Inferred values train cached values in a dual process architecture.

(a) Diagram of neural circuits for value-learning showing: (i) The standard model of TD learning in cortico-striatal circuits. (ii) The proposed dual-process model. Note the connection from a model-based evaluation system in frontal cortex to dopamine neurons that bypasses striatum. (b) Difference between cached values and the true value function (i.e., value error) during learning in the dual-process model, a standard TD agent, and an alternative dual-process model where VNET contributes to both the RPE update target and prediction. (c) RPEs during approach to a reward at different stages of learning (early, mid, late) in: (i) a standard TD agent, and; (ii) the dual-process model. (d) Value functions in different components of the dual-process model during approach to a reward early in learning. The RPE (δ) is approximately the difference between VTD and VNET.

Dopamine ramp dynamics at different timescales.

(a) Diagram of behavioural task in Guru et al. (2020). (b) Experimental data from Guru et al. (2020) showing dopamine ramps at different training stages during runs to big (red) and small (black) reward locations. (c) Evolution of value estimates during training in the dual-process model; (i) value estimates during early training; (ii) value estimates during late training (d) Evolution of dual process model RPEs during training on a task that replicates Guru et al. (2020). (e) Experimental data from Guru et al. (2020) showing rapid development of dopamine ramps after initial encounters with rewarding goals in a novel environment. (f) Evolution of RPEs in the dual-process model during initial encounters with rewarding goals.

Reward globally updates dopamine ramps.

(a) Experimental design from Krausz et al. (2023) in which animals can reach rewarding goal locations via multiple routes. (b) Experimental data from Krausz et al. (2023) showing that outcomes at goal locations globally update dopamine ramps regardless of subsequent route. (c) Diagram showing global updating of inferred values VMB by rewards in the dual process model. (d) Effect of reward on trial t on RPEs on trial t+1 in the dual process model when goal is reached via different routes on t and t+1.

Dopamine responses to unexpected state transitions.

Experimental conditions (left), dopamine recordings (middle), and RPEs in simulations of the dual-process model (right) for key experimental conditions from Kim et al. (2020) in which unexpected state transitions occured during reward approach in a VR environment. (a) Teleport end-state manipulation, where teleports of constant distance were aligned with different end-states. (b) Teleport distance manipulation, where teleports varied in distance but ended at a common state. (c) Traversal speed manipulation.

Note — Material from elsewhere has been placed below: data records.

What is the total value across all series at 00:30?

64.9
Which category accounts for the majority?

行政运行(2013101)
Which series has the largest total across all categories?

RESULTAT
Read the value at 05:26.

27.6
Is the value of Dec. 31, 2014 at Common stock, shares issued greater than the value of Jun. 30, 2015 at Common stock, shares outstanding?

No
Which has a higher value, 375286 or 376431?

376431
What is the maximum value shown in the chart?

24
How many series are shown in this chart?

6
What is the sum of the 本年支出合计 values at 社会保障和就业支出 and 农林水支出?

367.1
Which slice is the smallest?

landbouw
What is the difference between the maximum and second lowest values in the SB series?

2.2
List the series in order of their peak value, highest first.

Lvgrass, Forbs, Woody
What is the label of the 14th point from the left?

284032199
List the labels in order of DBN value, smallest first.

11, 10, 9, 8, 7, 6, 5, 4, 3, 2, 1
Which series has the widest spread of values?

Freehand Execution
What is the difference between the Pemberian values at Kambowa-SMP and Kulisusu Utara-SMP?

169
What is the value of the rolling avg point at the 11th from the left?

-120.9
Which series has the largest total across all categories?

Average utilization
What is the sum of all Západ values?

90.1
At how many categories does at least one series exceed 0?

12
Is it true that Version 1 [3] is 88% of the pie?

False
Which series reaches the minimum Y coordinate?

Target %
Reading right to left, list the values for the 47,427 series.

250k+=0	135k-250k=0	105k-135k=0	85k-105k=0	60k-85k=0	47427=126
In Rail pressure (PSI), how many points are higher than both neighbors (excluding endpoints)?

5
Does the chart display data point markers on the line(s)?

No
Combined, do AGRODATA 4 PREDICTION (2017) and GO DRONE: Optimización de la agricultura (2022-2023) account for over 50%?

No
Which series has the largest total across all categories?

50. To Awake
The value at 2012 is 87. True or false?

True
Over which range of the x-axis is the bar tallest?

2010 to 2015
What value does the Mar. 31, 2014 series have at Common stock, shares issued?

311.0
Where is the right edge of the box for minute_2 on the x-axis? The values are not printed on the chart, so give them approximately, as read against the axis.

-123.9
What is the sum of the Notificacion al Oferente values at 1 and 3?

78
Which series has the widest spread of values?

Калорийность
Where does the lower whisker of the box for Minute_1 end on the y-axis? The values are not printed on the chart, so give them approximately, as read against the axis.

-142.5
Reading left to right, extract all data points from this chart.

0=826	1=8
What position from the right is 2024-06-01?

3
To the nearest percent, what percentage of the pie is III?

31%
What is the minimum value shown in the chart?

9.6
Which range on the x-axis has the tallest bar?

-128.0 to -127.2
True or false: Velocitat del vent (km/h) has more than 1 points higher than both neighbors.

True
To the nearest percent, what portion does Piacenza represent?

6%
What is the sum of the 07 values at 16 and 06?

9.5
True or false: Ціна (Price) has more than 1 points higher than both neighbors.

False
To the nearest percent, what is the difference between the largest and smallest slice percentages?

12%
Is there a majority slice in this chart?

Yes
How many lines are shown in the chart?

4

Dopamine ramp dynamics under state-uncertainty manipulations.

(a) Experimental paradigm from Mikhael et al. (2022) where animals approached a rewarded location in a VR environment that differed in movement speed (fast-vs-slow) and luminance (bright-vs-darkening) across trials. (b) Dopamine signals from Mikhael et al. (2022), where progressively increasing state uncertainty causes dopamine bumps rather than dopamine ramps. (c) Effect of progressively increasing state uncertainty on RPEs in the dual process model.